--- Data for this exercise Enclosed Below ---

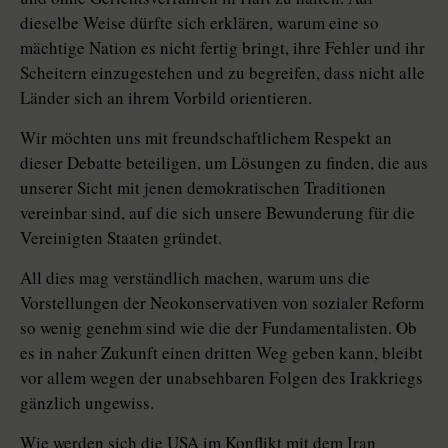
dieselbe Weise dürfte sich erklären, warum eine so
mächtige Nation es nicht fertig bringt, ihre Fehler und ihr
Scheitern einzugestehen und zu begreifen, dass nicht alle
Länder sich an ihrem Vorbild orientieren.
Wir möchten uns mit freundschaftlichem Respekt an
dieser Debatte beteiligen, um Lösungen zu finden, die aus
unserer Sicht mit jenen demokratischen Traditionen
vereinbar sind, auf die sich unsere Bewunderung für die
Vereinigten Staaten gründet.
All dies mag verständlich machen, warum uns die
Vorstellungen der Neokonservativen von sozialer Reform
so wenig genehm sind wie die der Fundamentalisten. Ob
es in naher Zukunft einen dritten Weg geben kann, bleibt
vor allem wegen der unabsehbaren Folgen des Irakkriegs
gänzlich ungewiss.
Wie werden sich die USA im Konflikt mit dem Iran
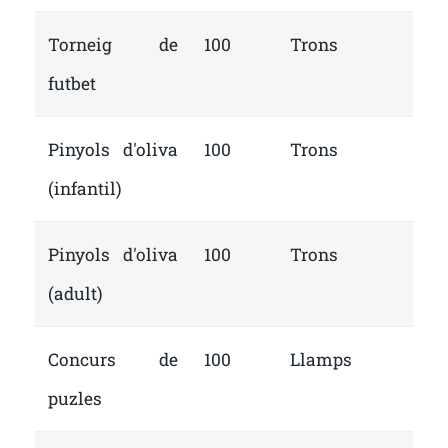
Torneig de
100
Trons
futbet
Pinyols d'oliva
100
Trons
(infantil)
Pinyols d'oliva
100
Trons
(adult)
Concurs de
100
Llamps
puzles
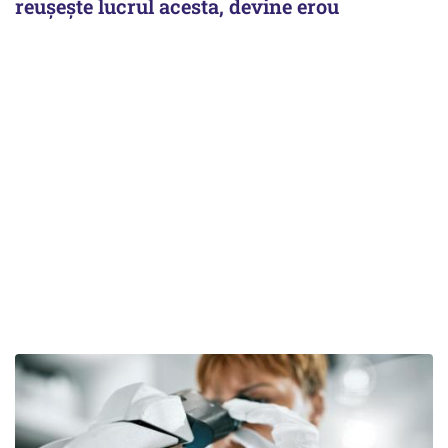
reușește lucrul acesta, devine erou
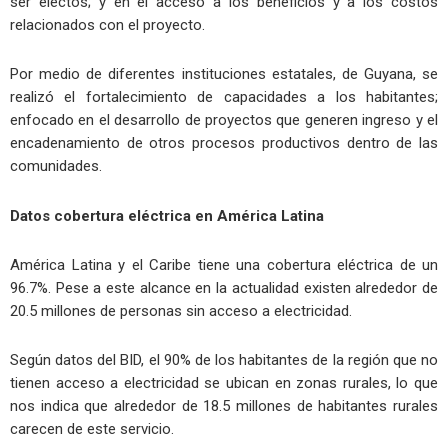
ser electos; y en el acceso a los beneficios y a los costos
relacionados con el proyecto.
Por medio de diferentes instituciones estatales, de Guyana, se
realizó el fortalecimiento de capacidades a los habitantes;
enfocado en el desarrollo de proyectos que generen ingreso y el
encadenamiento de otros procesos productivos dentro de las
comunidades.
Datos cobertura eléctrica en América Latina
América Latina y el Caribe tiene una cobertura eléctrica de un
96.7%. Pese a este alcance en la actualidad existen alrededor de
20.5 millones de personas sin acceso a electricidad.
Según datos del BID, el 90% de los habitantes de la región que no
tienen acceso a electricidad se ubican en zonas rurales, lo que
nos indica que alrededor de 18.5 millones de habitantes rurales
carecen de este servicio.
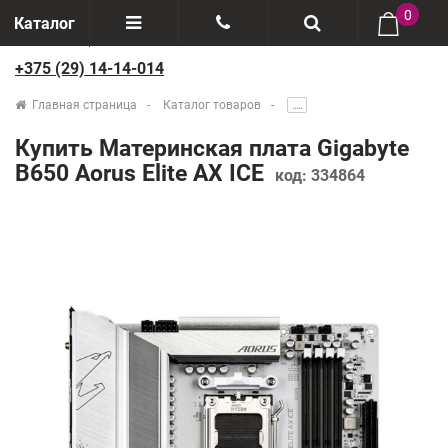
0
Каталог
+375 (29) 14-14-014
Отзывы
+375(29) 888-44-44
Главная страница
Каталог товаров
.....
О компании
+375(29) 14-14-014
Купить Материнская плата Gigabyte
Производители
B650 Aorus Elite AX ICE
код:
334864
Возврат товаров
Рассрочка
Доставка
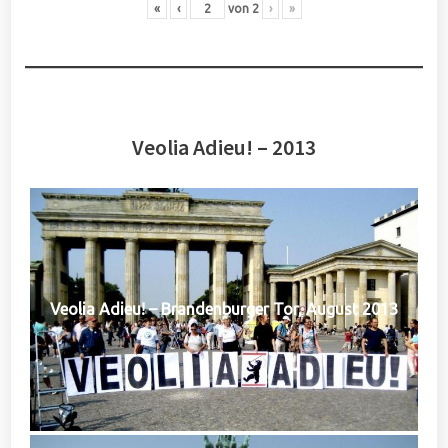
«
‹
von
2
›
»
Veolia Adieu! – 2013
Veolia Adieu! – Brandenburger Tor, August 2013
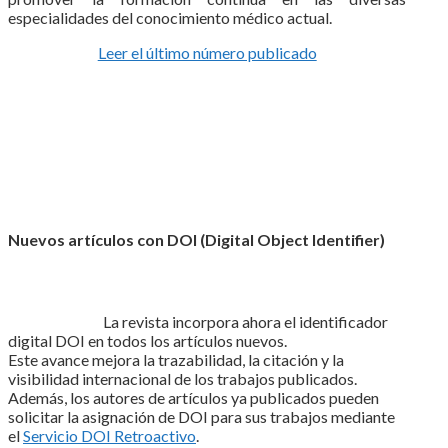
especialidades del conocimiento médico actual.
Leer el último número publicado
Nuevos artículos con DOI (Digital Object Identifier)
La revista incorpora ahora el identificador
digital DOI en todos los artículos nuevos.
Este avance mejora la trazabilidad, la citación y la
visibilidad internacional de los trabajos publicados.
Además, los autores de artículos ya publicados pueden
solicitar la asignación de DOI para sus trabajos mediante
el
Servicio DOI Retroactivo
.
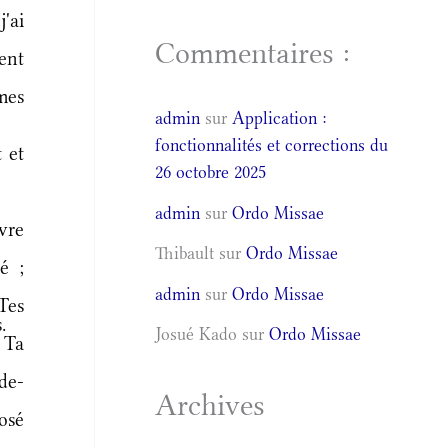
'ai
Commentaires :
ent
mes
admin
sur
Application :
fonctionnalités et corrections du
 et
26 octobre 2025
admin
sur
Ordo Missae
vre
Thibault
sur
Ordo Missae
é ;
admin
sur
Ordo Missae
es
.
Josué Kado
sur
Ordo Missae
 Ta
de-
Archives
osé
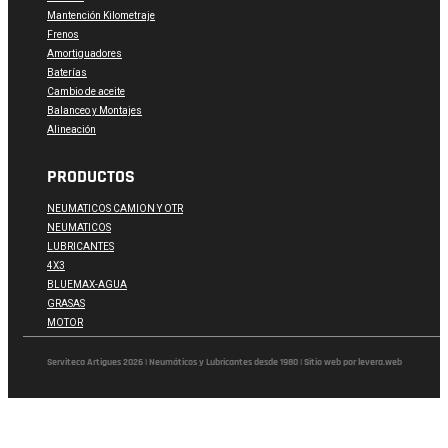
Mantención Kilometraje
Frenos
Amortiguadores
Baterías
Cambio de aceite
Balanceo y Montajes
Alineación
PRODUCTOS
NEUMATICOS CAMION Y OTR
NEUMATICOS
LUBRICANTES
4X3
BLUEMAX-AGUA
GRASAS
MOTOR
Serviteca Artigues 2026 | Neumáticos y Lubricantes desde 1980 | Sitio web por levera.web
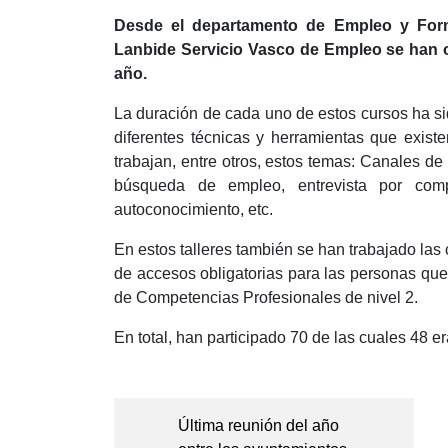
Desde el departamento de Empleo y Forma
Lanbide Servicio Vasco de Empleo se han or
año.
La duración de cada uno de estos cursos ha si
diferentes técnicas y herramientas que exist
trabajan, entre otros, estos temas: Canales d
búsqueda de empleo, entrevista por comp
autoconocimiento, etc.
En estos talleres también se han trabajado la
de accesos obligatorias para las personas que
de Competencias Profesionales de nivel 2.
En total, han participado 70 de las cuales 48 
Navegación
de
Última reunión del año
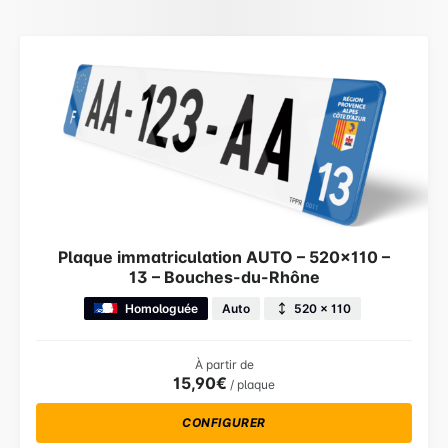
Plaque immatriculation AUTO – 520×110 –
13 – Bouches-du-Rhône
Homologuée
Auto
520 × 110
À partir de
15,90€
/ plaque
CONFIGURER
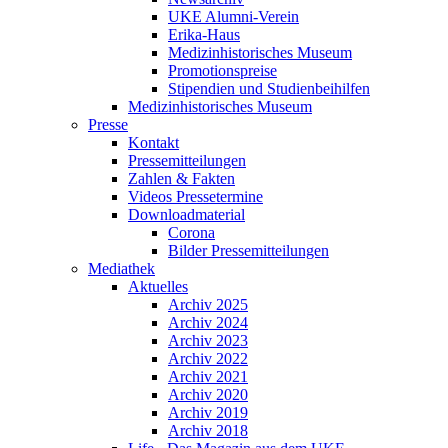
UKE Alumni-Verein
Erika-Haus
Medizinhistorisches Museum
Promotionspreise
Stipendien und Studienbeihilfen
Medizinhistorisches Museum
Presse
Kontakt
Pressemitteilungen
Zahlen & Fakten
Videos Pressetermine
Downloadmaterial
Corona
Bilder Pressemitteilungen
Mediathek
Aktuelles
Archiv 2025
Archiv 2024
Archiv 2023
Archiv 2022
Archiv 2021
Archiv 2020
Archiv 2019
Archiv 2018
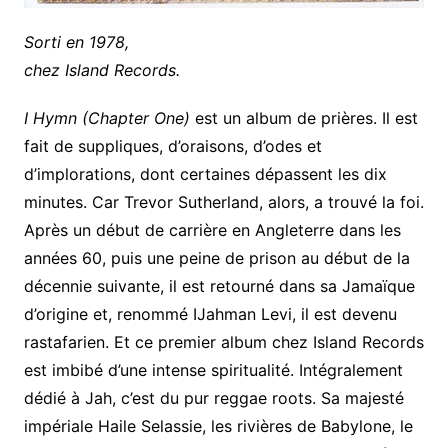
Sorti en 1978,
chez Island Records.
I Hymn (Chapter One)
est un album de prières. Il est
fait de suppliques, d’oraisons, d’odes et
d’implorations, dont certaines dépassent les dix
minutes. Car Trevor Sutherland, alors, a trouvé la foi.
Après un début de carrière en Angleterre dans les
années 60, puis une peine de prison au début de la
décennie suivante, il est retourné dans sa Jamaïque
d’origine et, renommé IJahman Levi, il est devenu
rastafarien. Et ce premier album chez Island Records
est imbibé d’une intense spiritualité. Intégralement
dédié à Jah, c’est du pur reggae roots. Sa majesté
impériale Haile Selassie, les rivières de Babylone, le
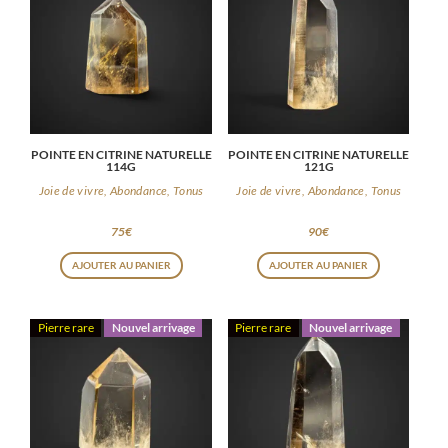
POINTE EN CITRINE NATURELLE
POINTE EN CITRINE NATURELLE
114G
121G
Joie de vivre, Abondance, Tonus
Joie de vivre, Abondance, Tonus
75
€
90
€
AJOUTER AU PANIER
AJOUTER AU PANIER
Pierre rare
Nouvel arrivage
Pierre rare
Nouvel arrivage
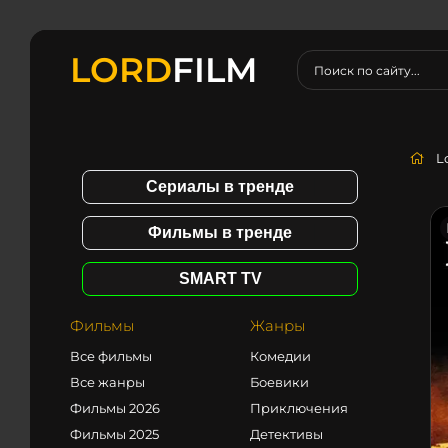
LORD
FILM
L
Сериалы в тренде
Фильмы в тренде
SMART TV
Фильмы
Жанры
Все фильмы
Комедии
Все жанры
Боевики
Фильмы 2026
Приключения
Фильмы 2025
Детективы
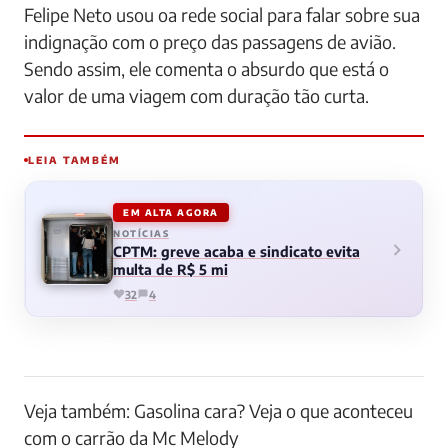
Felipe Neto usou oa rede social para falar sobre sua
indignação com o preço das passagens de avião.
Sendo assim, ele comenta o absurdo que está o
valor de uma viagem com duração tão curta.
LEIA TAMBÉM
EM ALTA AGORA
NOTÍCIAS
CPTM: greve acaba e sindicato evita
multa de R$ 5 mi
32
4
Veja também: Gasolina cara? Veja o que aconteceu
com o carrão da Mc Melody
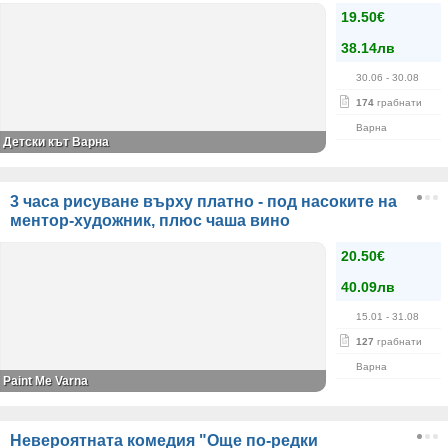
19.50€
38.14лв
30.06
- 30.08
174
грабнати
Варна
Детски кът Варна
3 часа рисуване върху платно - под насоките на
ментор-художник, плюс чаша вино
20.50€
40.09лв
15.01
- 31.08
127
грабнати
Варна
Paint Me Varna
Невероятната комедия "Още по-редки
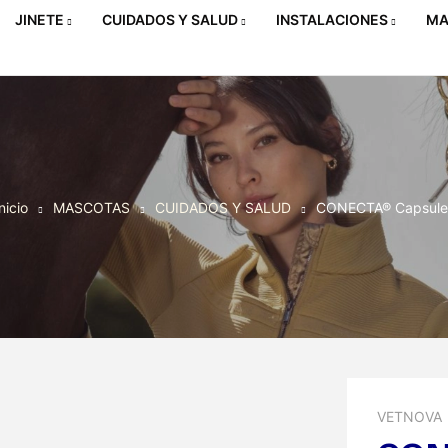
JINETE
CUIDADOS Y SALUD
INSTALACIONES
MA
nicio
MASCOTAS
CUIDADOS Y SALUD
CONECTA® Capsule
VETNOVA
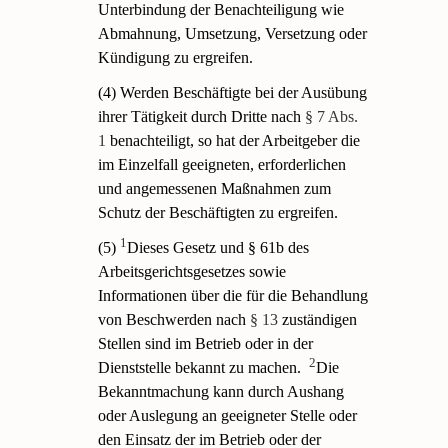
Unterbindung der Benachteiligung wie
Abmahnung, Umsetzung, Versetzung oder
Kündigung zu ergreifen.
(4) Werden Beschäftigte bei der Ausübung
ihrer Tätigkeit durch Dritte nach
§ 7 Abs.
1
benachteiligt, so hat der Arbeitgeber die
im Einzelfall geeigneten, erforderlichen
und angemessenen Maßnahmen zum
Schutz der Beschäftigten zu ergreifen.
1
(5)
Dieses Gesetz und § 61b des
Arbeitsgerichtsgesetzes sowie
Informationen über die für die Behandlung
von Beschwerden nach
§ 13
zuständigen
Stellen sind im Betrieb oder in der
2
Dienststelle bekannt zu machen.
Die
Bekanntmachung kann durch Aushang
oder Auslegung an geeigneter Stelle oder
den Einsatz der im Betrieb oder der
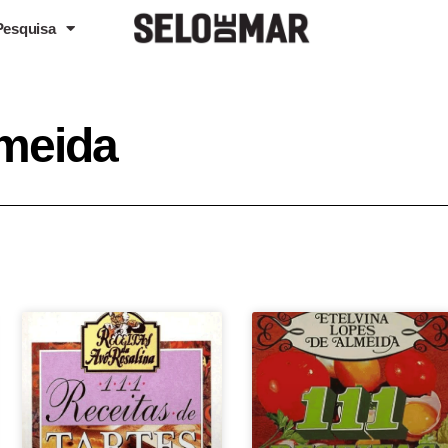
Pesquisa
lmeida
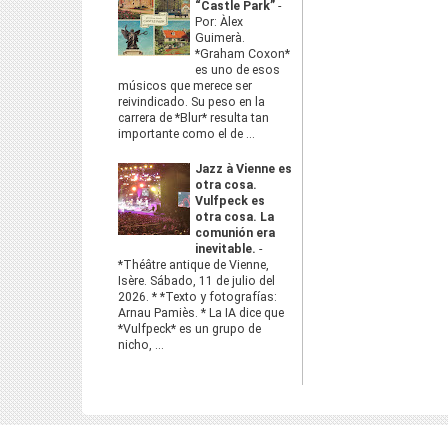
“Castle Park”
-
Por: Àlex
Guimerà.
*Graham Coxon*
es uno de esos
músicos que merece ser
reivindicado. Su peso en la
carrera de *Blur* resulta tan
importante como el de ...
Jazz à Vienne es
otra cosa.
Vulfpeck es
otra cosa. La
comunión era
inevitable.
-
*Théâtre antique de Vienne,
Isère. Sábado, 11 de julio del
2026. * *Texto y fotografías:
Arnau Pamiès. * La IA dice que
*Vulfpeck* es un grupo de
nicho, ...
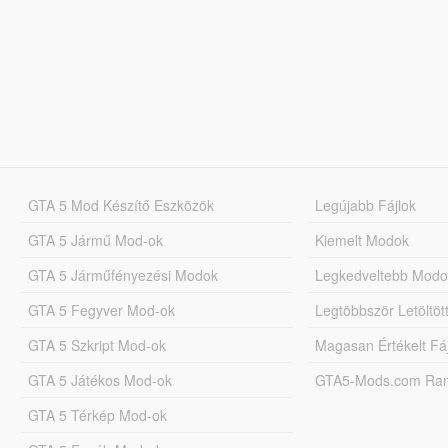
GTA 5 Mod Készítő Eszközök
Legújabb Fájlok
GTA 5 Jármű Mod-ok
Kiemelt Modok
GTA 5 Járműfényezési Modok
Legkedveltebb Modo
GTA 5 Fegyver Mod-ok
Legtöbbször Letöltö
GTA 5 Szkript Mod-ok
Magasan Értékelt Fá
GTA 5 Játékos Mod-ok
GTA5-Mods.com Rang
GTA 5 Térkép Mod-ok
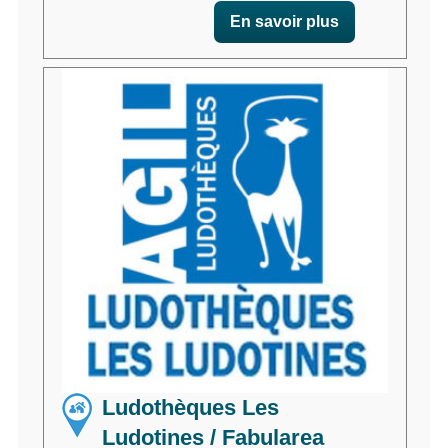
En savoir plus
Ludothèques Les
Ludotines / Fabularea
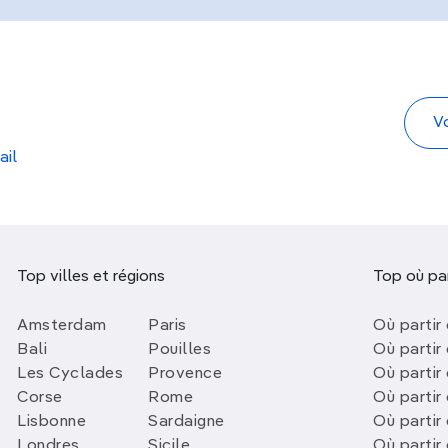
ail
Top villes et régions
Top où par
Amsterdam
Paris
Où partir 
Bali
Pouilles
Où partir 
Les Cyclades
Provence
Où partir
Corse
Rome
Où partir 
Lisbonne
Sardaigne
Où partir
Londres
Sicile
Où partir 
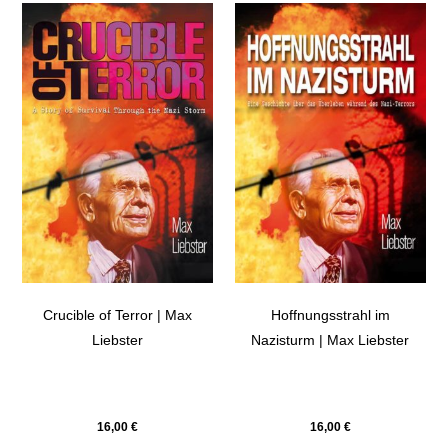
Crucible of Terror | Max
Hoffnungsstrahl im
Liebster
Nazisturm | Max Liebster
16,00
€
16,00
€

--- End of Enclosed Data for this exercise ---

Task prompt | Print, with pictures removed, exactly the lines of the records above from the top through the line containing "Veolia Adieu! – Brandenburger".

Response box |
dieselbe Weise dürfte sich erklären, warum eine so
mächtige Nation es nicht fertig bringt, ihre Fehler und ihr
Scheitern einzugestehen und zu begreifen, dass nicht alle
Länder sich an ihrem Vorbild orientieren.
Wir möchten uns mit freundschaftlichem Respekt an
dieser Debatte beteiligen, um Lösungen zu finden, die aus
unserer Sicht mit jenen demokratischen Traditionen
vereinbar sind, auf die sich unsere Bewunderung für die
Vereinigten Staaten gründet.
All dies mag verständlich machen, warum uns die
Vorstellungen der Neokonservativen von sozialer Reform
so wenig genehm sind wie die der Fundamentalisten. Ob
es in naher Zukunft einen dritten Weg geben kann, bleibt
vor allem wegen der unabsehbaren Folgen des Irakkriegs
gänzlich ungewiss.
Wie werden sich die USA im Konflikt mit dem Iran
Torneig de
100
Trons
futbet
Pinyols d'oliva
100
Trons
(infantil)
Pinyols d'oliva
100
Trons
(adult)
Concurs de
100
Llamps
puzles
reușește lucrul acesta, devine erou
ser electos; y en el acceso a los beneficios y a los costos
relacionados con el proyecto.
Por medio de diferentes instituciones estatales, de Guyana, se
realizó el fortalecimiento de capacidades a los habitantes;
enfocado en el desarrollo de proyectos que generen ingreso y el
encadenamiento de otros procesos productivos dentro de las
comunidades.
Datos cobertura eléctrica en América Latina
América Latina y el Caribe tiene una cobertura eléctrica de un
96.7%. Pese a este alcance en la actualidad existen alrededor de
20.5 millones de personas sin acceso a electricidad.
Según datos del BID, el 90% de los habitantes de la región que no
tienen acceso a electricidad se ubican en zonas rurales, lo que
nos indica que alrededor de 18.5 millones de habitantes rurales
carecen de este servicio.
0
Каталог
+375 (29) 14-14-014
Отзывы
+375(29) 888-44-44
Главная страница
Каталог товаров
.....
О компании
+375(29) 14-14-014
Купить Материнская плата Gigabyte
Производители
B650 Aorus Elite AX ICE
код:
334864
Возврат товаров
Рассрочка
Доставка
«
‹
von
2
›
»
Veolia Adieu! – 2013
Veolia Adieu! – Brandenburger Tor, August 2013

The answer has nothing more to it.